=== RECORDS SUPPLIED ===

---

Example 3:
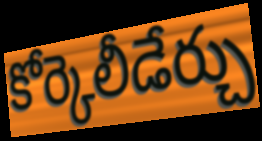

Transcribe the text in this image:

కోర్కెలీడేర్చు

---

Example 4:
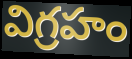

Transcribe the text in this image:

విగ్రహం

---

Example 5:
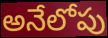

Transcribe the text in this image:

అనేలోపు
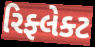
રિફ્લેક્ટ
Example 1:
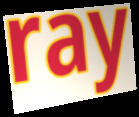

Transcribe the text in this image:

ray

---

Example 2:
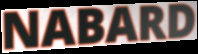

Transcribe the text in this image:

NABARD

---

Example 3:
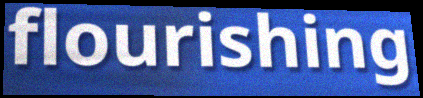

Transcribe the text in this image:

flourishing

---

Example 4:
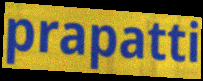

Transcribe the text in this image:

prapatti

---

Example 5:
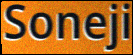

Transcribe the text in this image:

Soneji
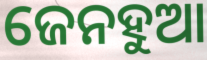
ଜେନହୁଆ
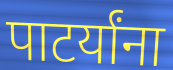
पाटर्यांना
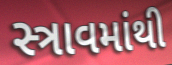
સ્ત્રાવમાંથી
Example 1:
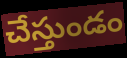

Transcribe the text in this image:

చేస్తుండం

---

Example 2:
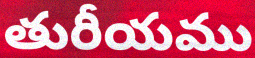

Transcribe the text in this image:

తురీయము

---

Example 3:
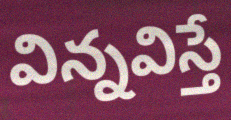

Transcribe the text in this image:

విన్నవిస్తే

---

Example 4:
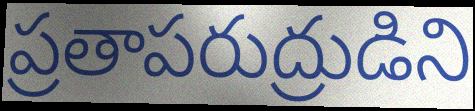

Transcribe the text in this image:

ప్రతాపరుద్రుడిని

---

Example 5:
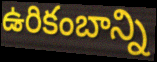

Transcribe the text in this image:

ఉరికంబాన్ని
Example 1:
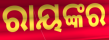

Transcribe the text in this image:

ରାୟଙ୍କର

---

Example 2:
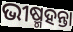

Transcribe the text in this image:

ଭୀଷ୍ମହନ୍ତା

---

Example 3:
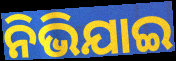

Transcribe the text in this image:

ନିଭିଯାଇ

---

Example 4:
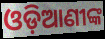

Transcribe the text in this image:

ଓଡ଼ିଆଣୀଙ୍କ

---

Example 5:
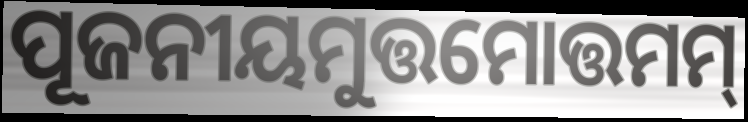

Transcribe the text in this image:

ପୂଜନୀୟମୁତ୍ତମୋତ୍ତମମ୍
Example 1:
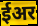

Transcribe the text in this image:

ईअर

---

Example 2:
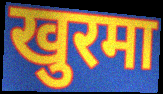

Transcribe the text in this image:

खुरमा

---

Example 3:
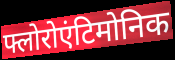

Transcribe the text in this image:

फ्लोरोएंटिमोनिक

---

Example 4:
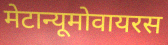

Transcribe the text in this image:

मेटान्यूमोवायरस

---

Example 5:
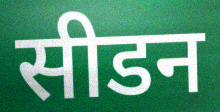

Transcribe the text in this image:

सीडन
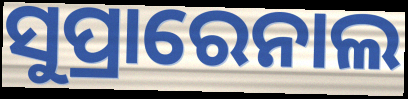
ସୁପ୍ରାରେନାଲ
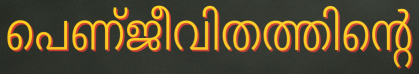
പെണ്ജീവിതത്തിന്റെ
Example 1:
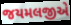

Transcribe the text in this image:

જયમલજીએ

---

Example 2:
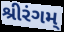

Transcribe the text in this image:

===

# [PROBLEM DESCRIPTION]
Every entry above is to be copied verbatim, with the pictures removed.

# [WRITTEN ANSWER]
---

Example 3:

Transcribe the text in this image:

కోర్కెలీడేర్చు

---

Example 4:

Transcribe the text in this image:

విగ్రహం

---

Example 5:

Transcribe the text in this image:

అనేలోపు
રિફ્લેક્ટ
Example 1:

Transcribe the text in this image:

ray

---

Example 2:

Transcribe the text in this image:

NABARD

---

Example 3:

Transcribe the text in this image:

flourishing

---

Example 4:

Transcribe the text in this image:

prapatti

---

Example 5:

Transcribe the text in this image:

Soneji
ଜେନହୁଆ
पाटर्यांना
સ્ત્રાવમાંથી
Example 1:

Transcribe the text in this image:

చేస్తుండం

---

Example 2:

Transcribe the text in this image:

తురీయము

---

Example 3:

Transcribe the text in this image:

విన్నవిస్తే

---

Example 4:

Transcribe the text in this image:

ప్రతాపరుద్రుడిని

---

Example 5:

Transcribe the text in this image:

ఉరికంబాన్ని
Example 1:

Transcribe the text in this image:

ରାୟଙ୍କର

---

Example 2:

Transcribe the text in this image:

ଭୀଷ୍ମହନ୍ତା

---

Example 3:

Transcribe the text in this image:

ନିଭିଯାଇ

---

Example 4:

Transcribe the text in this image:

ଓଡ଼ିଆଣୀଙ୍କ

---

Example 5:

Transcribe the text in this image:

ପୂଜନୀୟମୁତ୍ତମୋତ୍ତମମ୍
Example 1:

Transcribe the text in this image:

ईअर

---

Example 2:

Transcribe the text in this image:

खुरमा

---

Example 3:

Transcribe the text in this image:

फ्लोरोएंटिमोनिक

---

Example 4:

Transcribe the text in this image:

मेटान्यूमोवायरस

---

Example 5:

Transcribe the text in this image:

सीडन
ସୁପ୍ରାରେନାଲ
പെണ്ജീവിതത്തിന്റെ
Example 1:

Transcribe the text in this image:

જયમલજીએ

---

Example 2:

Transcribe the text in this image:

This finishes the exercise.